Just about any oncologist will tell you that mesothelioma is one of the most difficult cancers to catch early. For decades, in fact, early diagnosis has pretty much been an impossibility, largely due to the latency period between the contraction of the disease and the display of symptoms. By the time the symptoms became apparent, mesothelioma patients have usually already progressed to stage 3 or 4 cancer with no hope for recovery and little that can be done as far as mesothelioma treatment is concerned, with the exception of palliative measures that might lessen pain and discomfort.
Testing for Early Diagnosis
Those who know they’ve been exposed to asbestos should be diligent in scheduling periodic tests to determine whether or not they’ve been adversely affected. Getting as early a diagnosis as possible is crucial! Talk to your doctor about scheduling a lung x-ray at least once or twice a year and, if any abnormalities are seen, follow the x-ray with a more sophisticated form of imaging that can provide a clearer picture, such as an MRI or CT scan.
Sometimes, labor unions, doctor’s offices, or law firms sponsor mass screenings for those at a particular work site or in a particular industry who may have been exposed to asbestos.

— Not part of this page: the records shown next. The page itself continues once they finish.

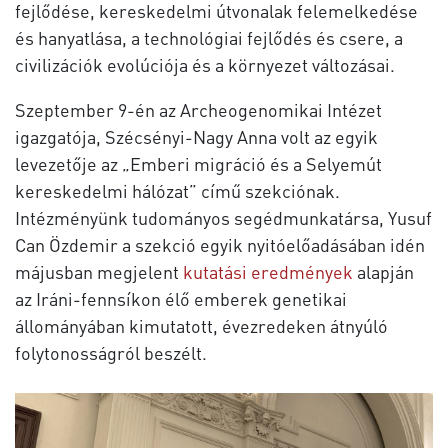
fejlődése, kereskedelmi útvonalak felemelkedése
és hanyatlása, a technológiai fejlődés és csere, a
civilizációk evolúciója és a környezet változásai.
Szeptember 9-én az Archeogenomikai Intézet
igazgatója, Szécsényi-Nagy Anna volt az egyik
levezetője az „Emberi migráció és a Selyemút
kereskedelmi hálózat” című szekciónak.
Intézményünk tudományos segédmunkatársa, Yusuf
Can Özdemir a szekció egyik nyitóelőadásában idén
májusban megjelent
kutatási eredmények
alapján
az Iráni-fennsíkon élő emberek genetikai
állományában kimutatott, évezredeken átnyúló
folytonosságról beszélt.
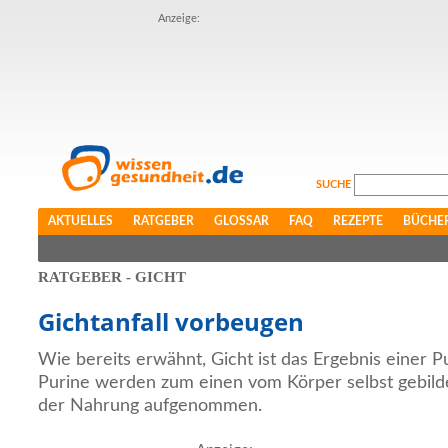
Anzeige:
SUCHE
AKTUELLES
RATGEBER
GLOSSAR
FAQ
REZEPTE
BÜCHE
RATGEBER - GICHT
Gichtanfall vorbeugen
Wie bereits erwähnt, Gicht ist das Ergebnis einer P
Purine werden zum einen vom Körper selbst gebild
der Nahrung aufgenommen.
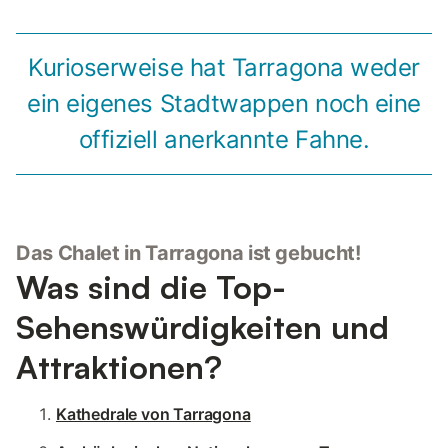
Kurioserweise hat Tarragona weder
ein eigenes Stadtwappen noch eine
offiziell anerkannte Fahne.
Das Chalet in Tarragona ist gebucht!
Was sind die Top-
Sehenswürdigkeiten und
Attraktionen?
Kathedrale von Tarragona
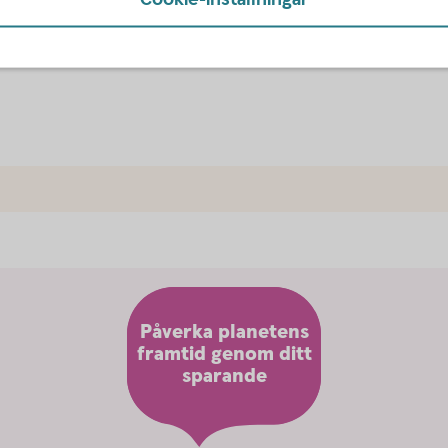
sskiftet
r kommande förändringar i basbelopp för att
Påverka planetens
framtid genom ditt
sparande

Progress, however, is being made in the field of early diagnosis of mesothelioma in the hopes that the disease can soon be caught at earlier stages. A few years ago, a Japanese company invented a blood test for mesothelioma, known as Mesomark. The test measures the blood serum concentrations of a marker called soluble mesothelin-related protein (SMRP). High levels of SMRP may indicate the presence of mesothelioma. The test is readily available in Australia, New Zealand, and parts of Europe, and in June 2007, it became available in the United States. The Mesomark test is as simple as a standard blood test and is performed at a doctor’s office. Potential mesothelioma sufferers should ask their doctor if they are a candidate for this test.
Research continues into other ways to recognize mesothelioma in its early stages, when more options are available for treatment, including surgery.